EXTRAIT DU DOCUMENT
Durée de lecture : 6 minutes
Le système Rezo-Pouce est né en 2010 dans le sud-ouest de la France pour pallier le défaut de transports en commun d’une dizaine de collectivités locales. Depuis, le réseau gagne du terrain et entend concurrencer le covoiturage. Reporterre a testé ce moyen de transport alternatif dans les Yvelines.
- Méré (Yvelines), reportage
Depuis l’essor de la célèbre plateforme Blablacar, le stop est de moins en moins utilisé comme moyen de transport. Le sentiment d’insécurité fait reculer plus d’un et surtout plus d’une devant ce moyen de transport pourtant économique et écologique. C’est pourquoi Rezo-Pouce a mis en place un système de stop organisé. Le concept ? L’auto-stoppeur, pancarte en main, se place sous un panneau Rezo-Pouce et attend qu’un conducteur veuille bien l’emmener à destination. Pour plus de sécurité, tous deux ont été préalablement inscrits dans la base de données de Rezo-Pouce. N’espérez cependant pas rejoindre la Bavière avec ce système, qui est conçu pour des petits trajets à l’échelle de la commune.
« Surtout un argument pour rassurer »

ACTIVITÉS
A) D'après l'extrait sur Rezo-Pouce, en quelle année et dans quelle région de France ce système est-il né ?
B) Recopiez mot pour mot le passage de l'extrait sur Rezo-Pouce qui commence par "- Méré (Yvelines), reportage" et se poursuit jusqu'à "de la commune.".

INFORMATIONS

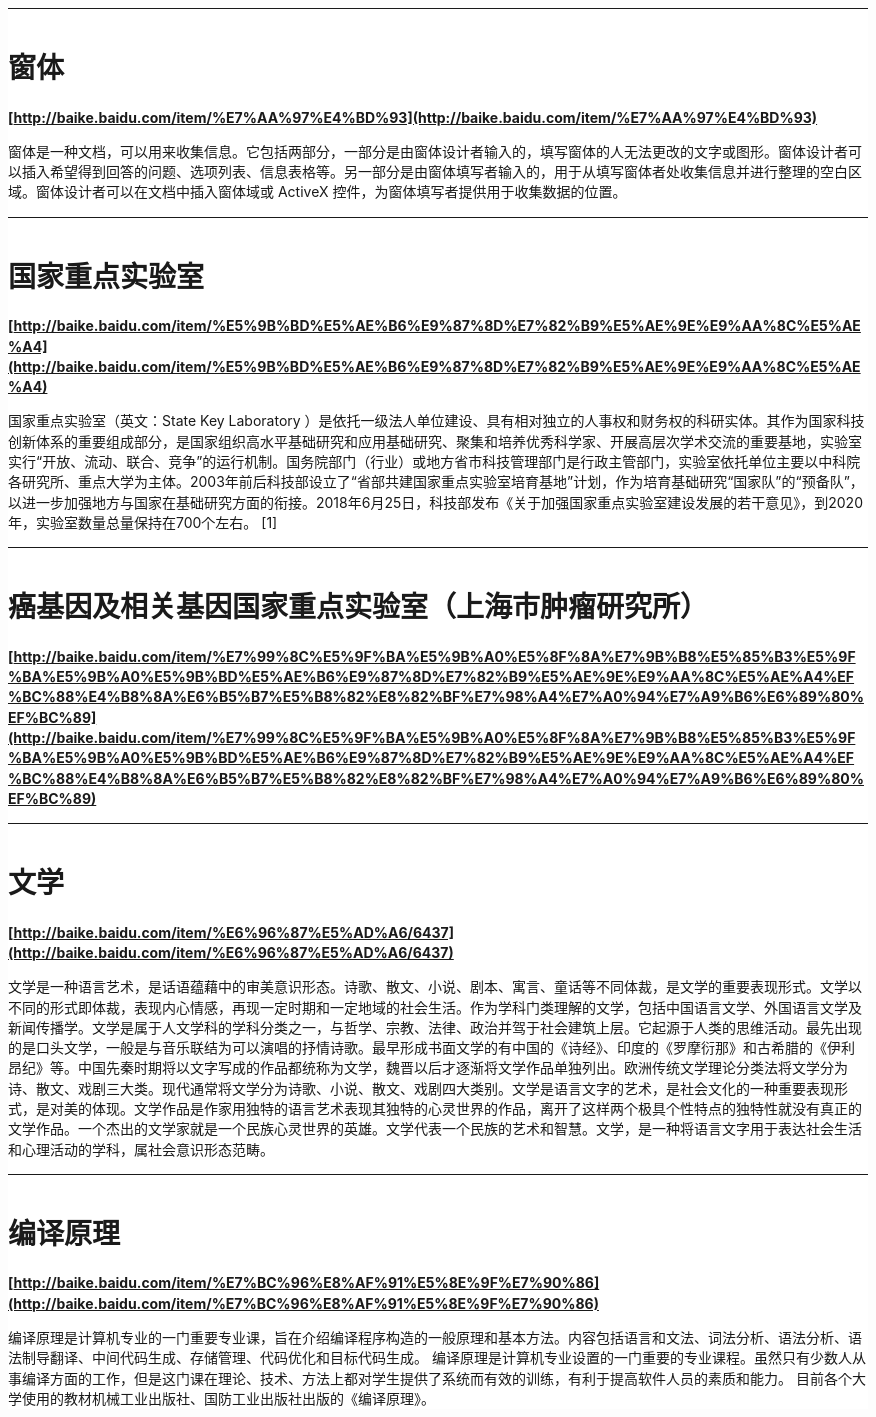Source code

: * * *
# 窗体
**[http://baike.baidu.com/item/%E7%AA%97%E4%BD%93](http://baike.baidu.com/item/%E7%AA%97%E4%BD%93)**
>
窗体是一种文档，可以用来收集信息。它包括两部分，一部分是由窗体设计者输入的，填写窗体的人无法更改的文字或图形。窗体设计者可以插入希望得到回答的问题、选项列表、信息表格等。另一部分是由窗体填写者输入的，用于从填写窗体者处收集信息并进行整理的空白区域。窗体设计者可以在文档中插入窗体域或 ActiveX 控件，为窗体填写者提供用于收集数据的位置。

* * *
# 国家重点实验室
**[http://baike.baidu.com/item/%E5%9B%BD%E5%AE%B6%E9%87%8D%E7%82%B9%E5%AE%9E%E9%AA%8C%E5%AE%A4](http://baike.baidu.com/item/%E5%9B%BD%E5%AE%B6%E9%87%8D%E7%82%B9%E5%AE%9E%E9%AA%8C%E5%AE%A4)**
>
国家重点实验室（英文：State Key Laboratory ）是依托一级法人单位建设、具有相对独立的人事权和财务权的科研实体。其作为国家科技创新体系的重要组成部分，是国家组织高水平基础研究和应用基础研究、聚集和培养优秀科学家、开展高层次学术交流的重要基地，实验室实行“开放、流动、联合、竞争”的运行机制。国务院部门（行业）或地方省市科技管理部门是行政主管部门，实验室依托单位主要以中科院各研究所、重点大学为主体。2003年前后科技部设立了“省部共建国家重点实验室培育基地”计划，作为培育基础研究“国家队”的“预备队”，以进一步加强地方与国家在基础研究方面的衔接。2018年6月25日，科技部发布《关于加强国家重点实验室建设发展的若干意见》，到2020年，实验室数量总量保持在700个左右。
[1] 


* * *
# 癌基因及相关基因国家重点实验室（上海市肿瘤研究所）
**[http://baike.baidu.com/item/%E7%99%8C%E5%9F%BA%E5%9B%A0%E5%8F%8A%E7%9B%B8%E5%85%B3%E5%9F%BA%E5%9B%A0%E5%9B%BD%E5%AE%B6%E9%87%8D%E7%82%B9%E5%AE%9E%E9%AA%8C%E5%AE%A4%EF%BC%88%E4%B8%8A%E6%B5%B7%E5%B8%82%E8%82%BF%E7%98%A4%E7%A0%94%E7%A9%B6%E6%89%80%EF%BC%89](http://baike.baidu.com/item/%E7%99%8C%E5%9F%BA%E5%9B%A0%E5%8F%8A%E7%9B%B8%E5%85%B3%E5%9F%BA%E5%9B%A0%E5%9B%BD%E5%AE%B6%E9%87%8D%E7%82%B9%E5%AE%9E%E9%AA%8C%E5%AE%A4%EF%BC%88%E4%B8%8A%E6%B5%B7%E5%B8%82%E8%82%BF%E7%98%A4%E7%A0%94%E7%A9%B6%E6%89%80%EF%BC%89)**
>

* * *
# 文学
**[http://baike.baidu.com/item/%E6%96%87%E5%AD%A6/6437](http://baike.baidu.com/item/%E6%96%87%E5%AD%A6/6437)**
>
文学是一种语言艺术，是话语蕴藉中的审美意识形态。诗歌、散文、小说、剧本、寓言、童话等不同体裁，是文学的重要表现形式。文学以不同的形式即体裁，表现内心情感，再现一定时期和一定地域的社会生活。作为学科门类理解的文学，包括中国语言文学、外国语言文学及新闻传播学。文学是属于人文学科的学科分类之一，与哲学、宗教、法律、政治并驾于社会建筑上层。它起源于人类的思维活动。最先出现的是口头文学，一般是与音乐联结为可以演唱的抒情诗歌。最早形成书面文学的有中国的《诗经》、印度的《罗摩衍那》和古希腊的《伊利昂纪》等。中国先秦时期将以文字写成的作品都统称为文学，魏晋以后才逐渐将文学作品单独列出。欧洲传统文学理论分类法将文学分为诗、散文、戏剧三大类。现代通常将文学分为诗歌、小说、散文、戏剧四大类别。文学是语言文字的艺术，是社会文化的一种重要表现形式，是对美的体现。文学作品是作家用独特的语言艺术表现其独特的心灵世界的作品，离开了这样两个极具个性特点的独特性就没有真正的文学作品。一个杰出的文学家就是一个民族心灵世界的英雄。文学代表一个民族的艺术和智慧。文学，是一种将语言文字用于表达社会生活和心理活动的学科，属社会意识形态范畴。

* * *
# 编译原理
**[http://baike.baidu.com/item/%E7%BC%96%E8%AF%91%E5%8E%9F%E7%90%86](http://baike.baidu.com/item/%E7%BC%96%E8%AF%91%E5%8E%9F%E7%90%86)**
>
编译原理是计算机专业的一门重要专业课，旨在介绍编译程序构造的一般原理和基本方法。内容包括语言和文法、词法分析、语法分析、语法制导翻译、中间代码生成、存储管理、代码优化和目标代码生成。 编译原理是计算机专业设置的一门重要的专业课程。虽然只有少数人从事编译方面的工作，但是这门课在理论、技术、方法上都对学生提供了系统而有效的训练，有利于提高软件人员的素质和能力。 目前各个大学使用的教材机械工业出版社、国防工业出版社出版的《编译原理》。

...

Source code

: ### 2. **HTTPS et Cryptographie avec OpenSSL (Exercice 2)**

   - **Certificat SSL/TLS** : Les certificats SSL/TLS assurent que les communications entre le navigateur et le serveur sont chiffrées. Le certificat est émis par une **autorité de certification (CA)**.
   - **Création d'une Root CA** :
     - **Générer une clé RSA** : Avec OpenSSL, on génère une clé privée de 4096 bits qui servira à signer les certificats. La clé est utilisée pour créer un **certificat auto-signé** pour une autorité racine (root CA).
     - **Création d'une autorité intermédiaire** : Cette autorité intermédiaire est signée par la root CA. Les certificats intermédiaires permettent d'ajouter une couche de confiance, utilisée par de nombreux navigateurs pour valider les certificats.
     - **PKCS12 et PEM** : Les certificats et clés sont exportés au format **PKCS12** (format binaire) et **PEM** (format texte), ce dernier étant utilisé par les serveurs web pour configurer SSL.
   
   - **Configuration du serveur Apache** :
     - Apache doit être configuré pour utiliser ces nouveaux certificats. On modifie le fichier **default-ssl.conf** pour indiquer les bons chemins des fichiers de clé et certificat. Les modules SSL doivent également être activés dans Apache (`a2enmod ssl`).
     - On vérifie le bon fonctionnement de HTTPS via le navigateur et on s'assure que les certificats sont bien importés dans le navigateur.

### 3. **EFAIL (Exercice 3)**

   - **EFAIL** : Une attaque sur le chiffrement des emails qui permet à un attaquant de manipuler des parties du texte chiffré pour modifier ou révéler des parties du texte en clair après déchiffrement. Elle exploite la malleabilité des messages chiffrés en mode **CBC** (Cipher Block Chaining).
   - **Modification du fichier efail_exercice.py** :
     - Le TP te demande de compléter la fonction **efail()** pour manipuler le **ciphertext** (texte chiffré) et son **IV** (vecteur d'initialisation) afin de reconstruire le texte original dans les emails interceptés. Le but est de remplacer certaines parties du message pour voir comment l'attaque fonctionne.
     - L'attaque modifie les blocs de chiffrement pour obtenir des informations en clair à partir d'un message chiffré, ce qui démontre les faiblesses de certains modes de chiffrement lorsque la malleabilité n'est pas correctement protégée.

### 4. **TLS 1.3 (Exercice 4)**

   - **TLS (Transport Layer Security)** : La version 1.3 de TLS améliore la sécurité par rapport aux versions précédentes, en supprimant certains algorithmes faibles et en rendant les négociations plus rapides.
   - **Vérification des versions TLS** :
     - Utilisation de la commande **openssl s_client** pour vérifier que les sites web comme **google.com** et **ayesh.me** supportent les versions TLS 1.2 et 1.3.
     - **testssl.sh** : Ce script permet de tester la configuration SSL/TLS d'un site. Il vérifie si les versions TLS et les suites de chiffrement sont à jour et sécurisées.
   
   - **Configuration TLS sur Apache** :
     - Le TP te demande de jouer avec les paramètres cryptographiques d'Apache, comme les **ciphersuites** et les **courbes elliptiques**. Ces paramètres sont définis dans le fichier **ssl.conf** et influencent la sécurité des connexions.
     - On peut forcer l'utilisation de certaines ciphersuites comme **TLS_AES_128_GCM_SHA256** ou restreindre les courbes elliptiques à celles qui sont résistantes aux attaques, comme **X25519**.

* * *

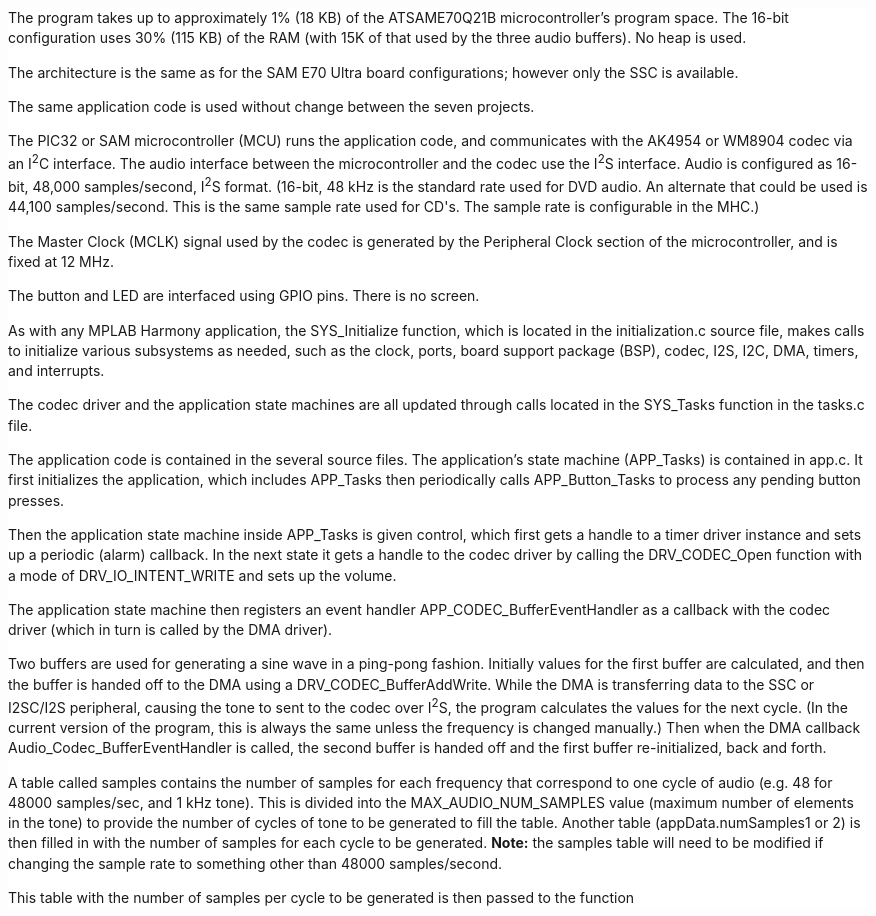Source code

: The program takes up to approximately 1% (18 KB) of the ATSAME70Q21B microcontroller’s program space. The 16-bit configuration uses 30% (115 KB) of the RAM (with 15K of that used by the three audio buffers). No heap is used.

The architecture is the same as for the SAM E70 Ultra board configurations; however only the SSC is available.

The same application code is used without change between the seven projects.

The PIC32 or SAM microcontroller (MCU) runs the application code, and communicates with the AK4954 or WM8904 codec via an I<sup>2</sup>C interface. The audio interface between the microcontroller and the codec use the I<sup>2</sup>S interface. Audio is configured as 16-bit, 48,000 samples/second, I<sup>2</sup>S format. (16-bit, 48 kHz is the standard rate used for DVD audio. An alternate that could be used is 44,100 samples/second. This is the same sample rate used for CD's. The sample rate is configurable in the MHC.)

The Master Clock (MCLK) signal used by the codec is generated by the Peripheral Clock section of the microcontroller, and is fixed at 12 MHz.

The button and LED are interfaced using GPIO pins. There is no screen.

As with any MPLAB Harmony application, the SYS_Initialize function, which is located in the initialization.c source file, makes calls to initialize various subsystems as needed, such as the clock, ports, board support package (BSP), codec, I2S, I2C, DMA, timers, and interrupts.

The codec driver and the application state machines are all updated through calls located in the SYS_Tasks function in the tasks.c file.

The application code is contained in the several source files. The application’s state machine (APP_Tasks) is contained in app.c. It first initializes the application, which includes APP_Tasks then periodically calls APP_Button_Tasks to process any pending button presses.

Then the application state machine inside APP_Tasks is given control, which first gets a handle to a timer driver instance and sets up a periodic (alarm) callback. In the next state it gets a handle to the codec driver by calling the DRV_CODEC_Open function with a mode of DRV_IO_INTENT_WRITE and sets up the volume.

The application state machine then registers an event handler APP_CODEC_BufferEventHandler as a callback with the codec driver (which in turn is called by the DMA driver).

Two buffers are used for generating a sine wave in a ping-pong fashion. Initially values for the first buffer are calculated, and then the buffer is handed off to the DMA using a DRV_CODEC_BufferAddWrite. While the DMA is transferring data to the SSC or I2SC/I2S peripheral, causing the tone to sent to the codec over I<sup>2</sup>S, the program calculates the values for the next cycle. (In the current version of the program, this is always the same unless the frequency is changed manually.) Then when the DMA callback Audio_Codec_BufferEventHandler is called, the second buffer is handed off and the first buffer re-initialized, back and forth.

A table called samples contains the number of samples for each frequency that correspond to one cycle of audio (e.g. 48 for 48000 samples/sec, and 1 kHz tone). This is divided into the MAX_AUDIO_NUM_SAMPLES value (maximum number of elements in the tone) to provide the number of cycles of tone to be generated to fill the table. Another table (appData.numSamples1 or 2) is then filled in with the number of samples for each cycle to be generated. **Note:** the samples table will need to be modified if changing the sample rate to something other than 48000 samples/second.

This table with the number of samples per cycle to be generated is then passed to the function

EXERCICE CORRIGÉ
A) En 2010, dans le sud-ouest de la France.

B)
- Méré (Yvelines), reportage
Depuis l’essor de la célèbre plateforme Blablacar, le stop est de moins en moins utilisé comme moyen de transport. Le sentiment d’insécurité fait reculer plus d’un et surtout plus d’une devant ce moyen de transport pourtant économique et écologique. C’est pourquoi Rezo-Pouce a mis en place un système de stop organisé. Le concept ? L’auto-stoppeur, pancarte en main, se place sous un panneau Rezo-Pouce et attend qu’un conducteur veuille bien l’emmener à destination. Pour plus de sécurité, tous deux ont été préalablement inscrits dans la base de données de Rezo-Pouce. N’espérez cependant pas rejoindre la Bavière avec ce système, qui est conçu pour des petits trajets à l’échelle de la commune.